Western countries successfully moved a resolution at the IAEA to censure Iran over its nuclear program - AFP
Western countries successfully moved a resolution at the IAEA to censure Iran over its nuclear program - AFP

Iran plans to hold talks about its disputed nuclear program with three European powers on Nov. 29 in Geneva, Japan's Kyodo news agency reported on Sunday, days after the UN atomic watchdog passed a resolution against Tehran.
Iran reacted to the resolution, which was proposed by Britain, France, Germany and the United States, with what government officials called various measures such as activating numerous new and advanced centrifuges, machines that enrich uranium.
Kyodo said Iranian President Masoud Pezeshkian's government was seeking a solution to the nuclear impasse ahead of the inauguration in January of US President-elect Donald Trump, Reuters reported.

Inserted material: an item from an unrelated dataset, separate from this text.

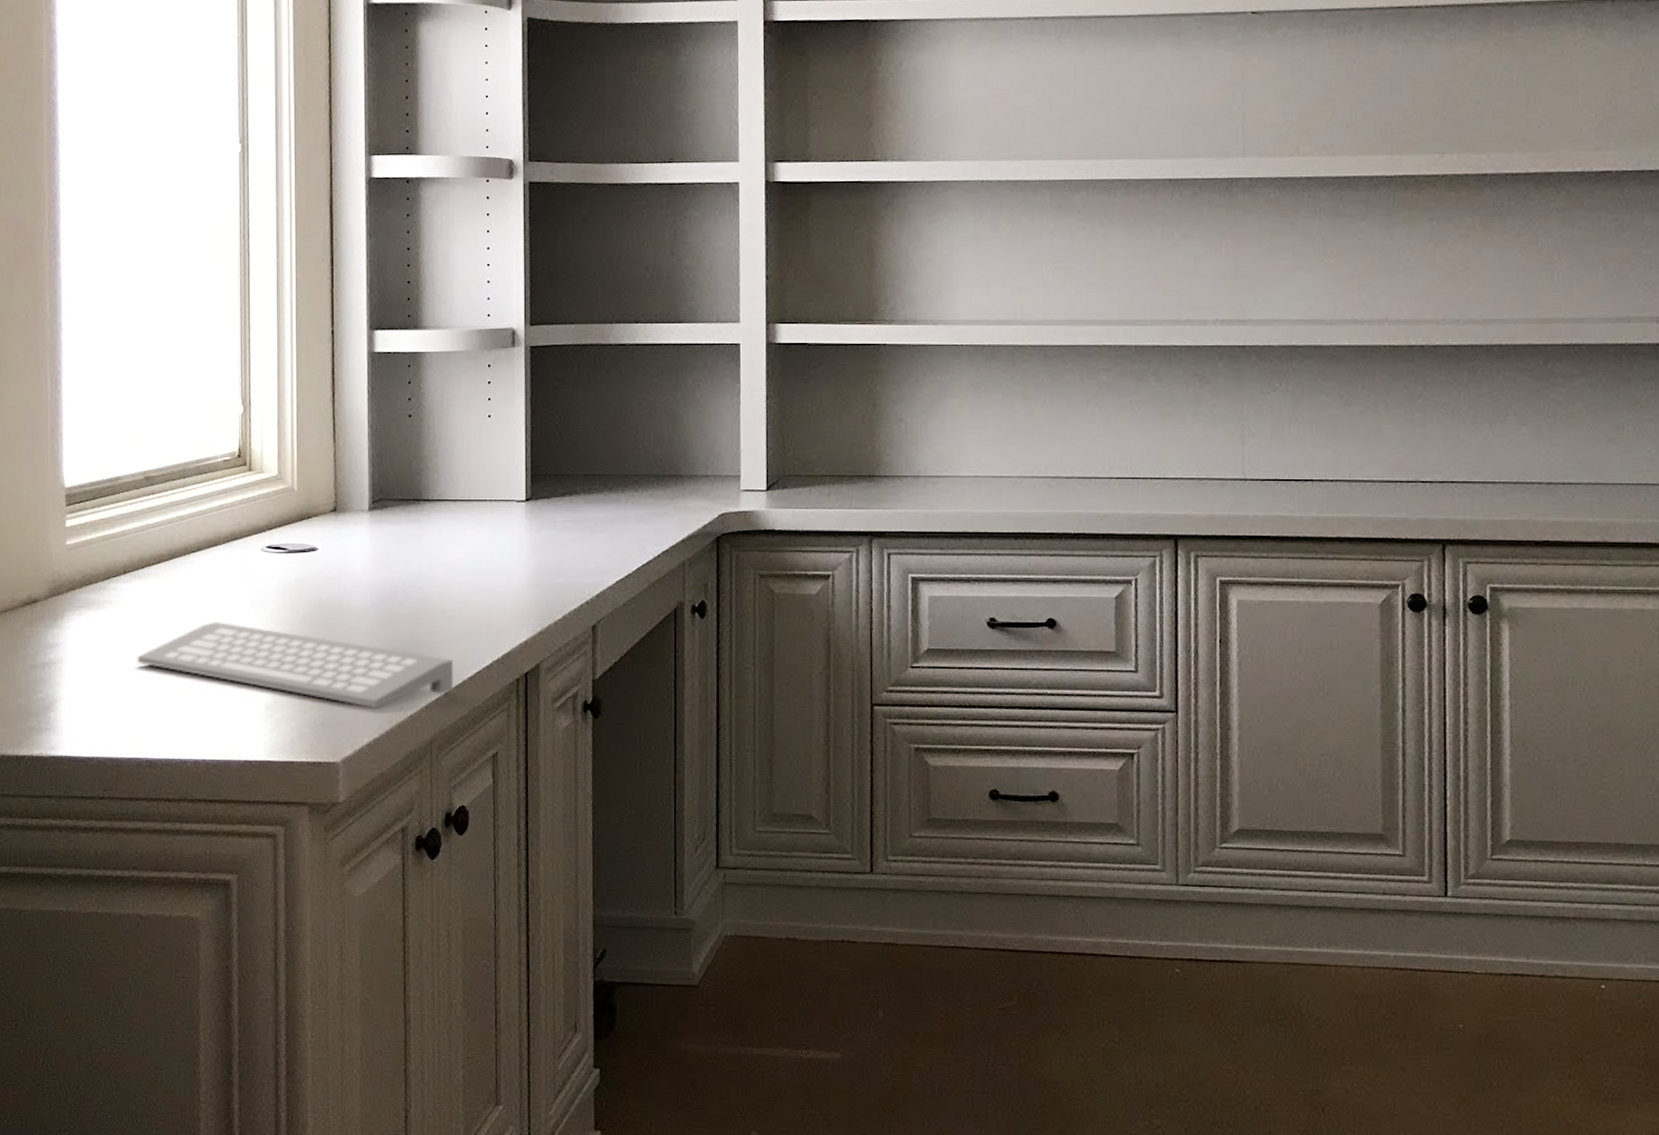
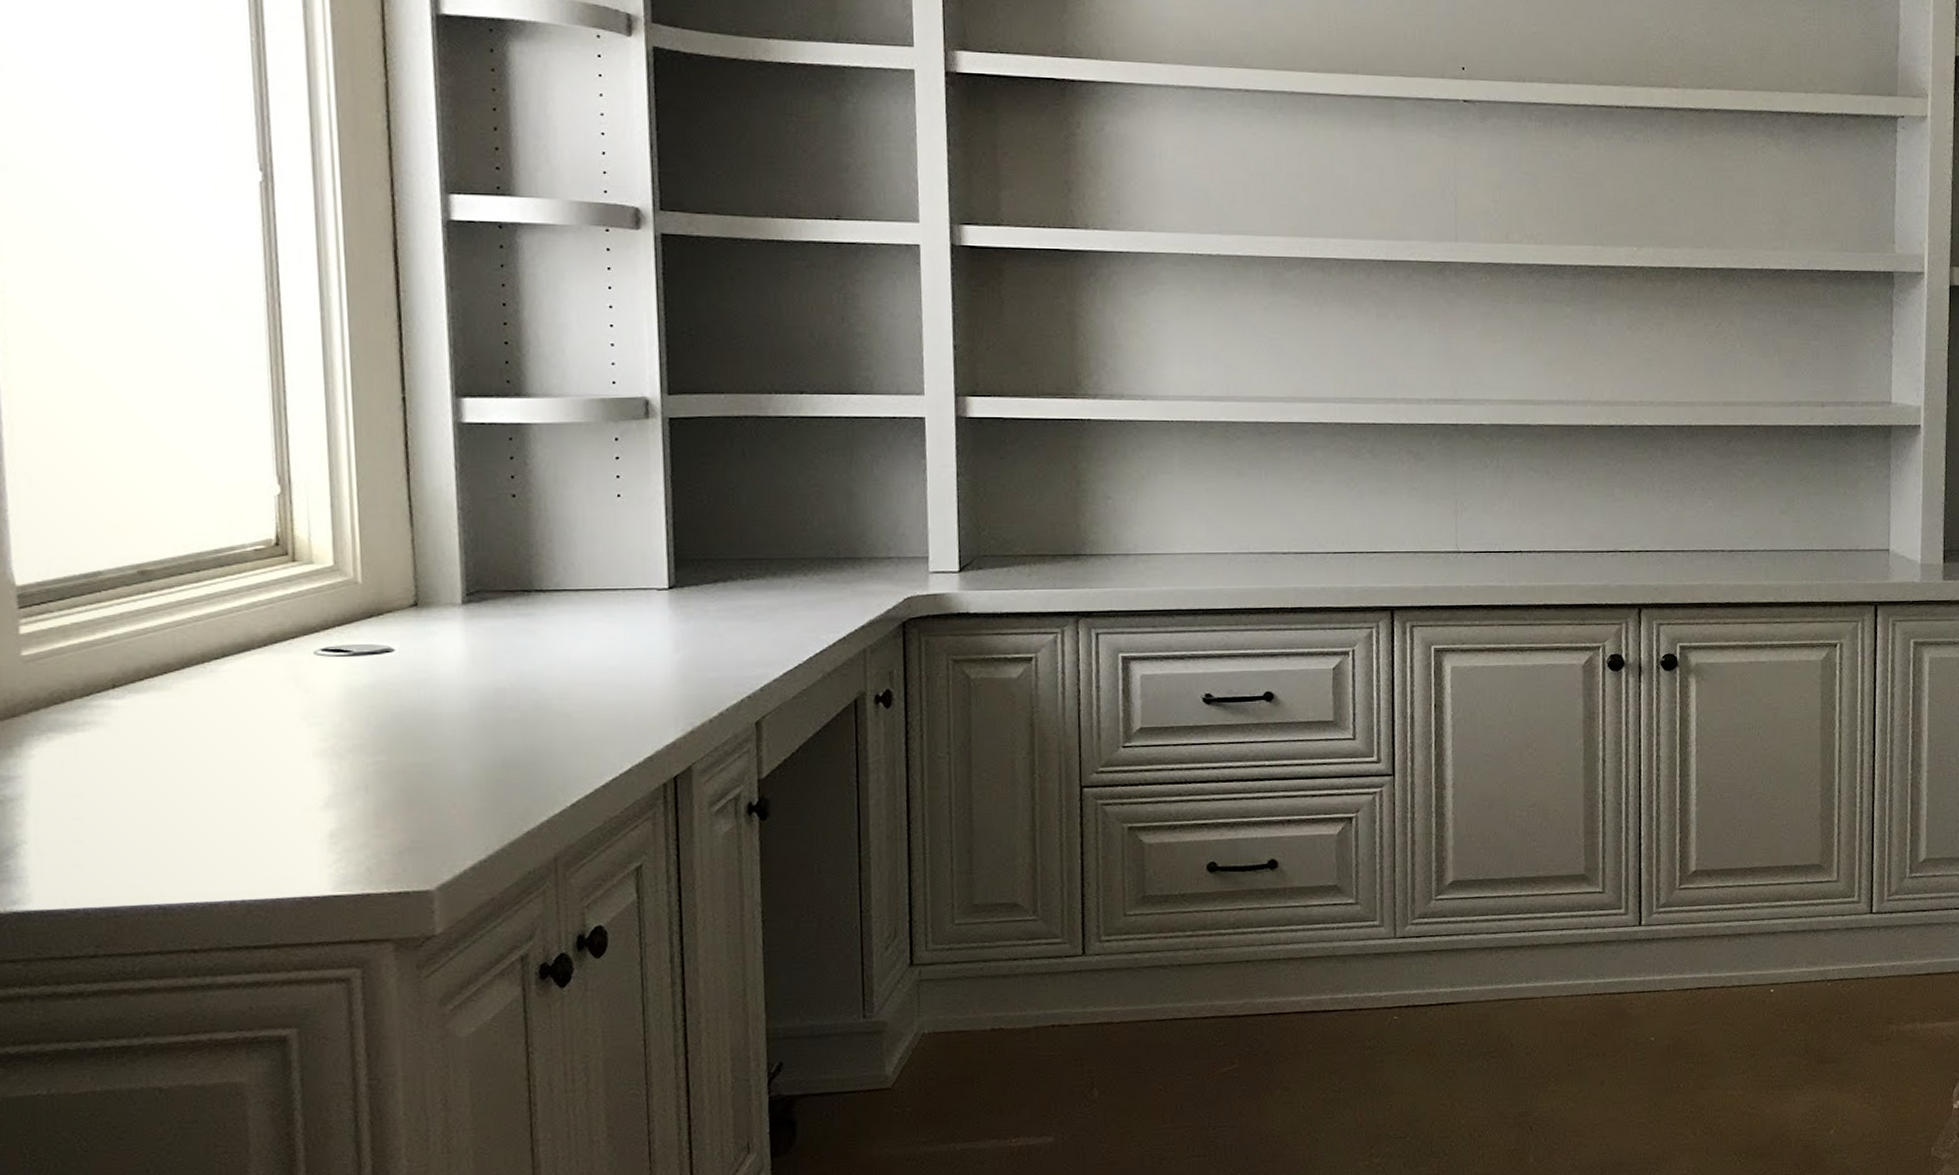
computer keyboard: present [137,622,453,709] -> none [138,739,582,827]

A senior Iranian official confirmed that the meeting would go ahead next Friday, adding that "Tehran has always believed that the nuclear issue should be resolved through diplomacy. Iran has never left the talks".
In 2018, the then-Trump administration exited Iran's 2015 nuclear pact with six major powers and reimposed harsh sanctions on Iran, prompting Tehran to violate the pact's nuclear limits, with moves such as rebuilding stockpiles of enriched uranium, refining it to higher fissile purity and installing advanced centrifuges to speed up output.
Indirect talks between President Joe Biden's administration and Tehran to try to revive the pact have failed, but Trump said in his election campaign in September that "We have to make a deal, because the consequences are impossible. We have to make a deal".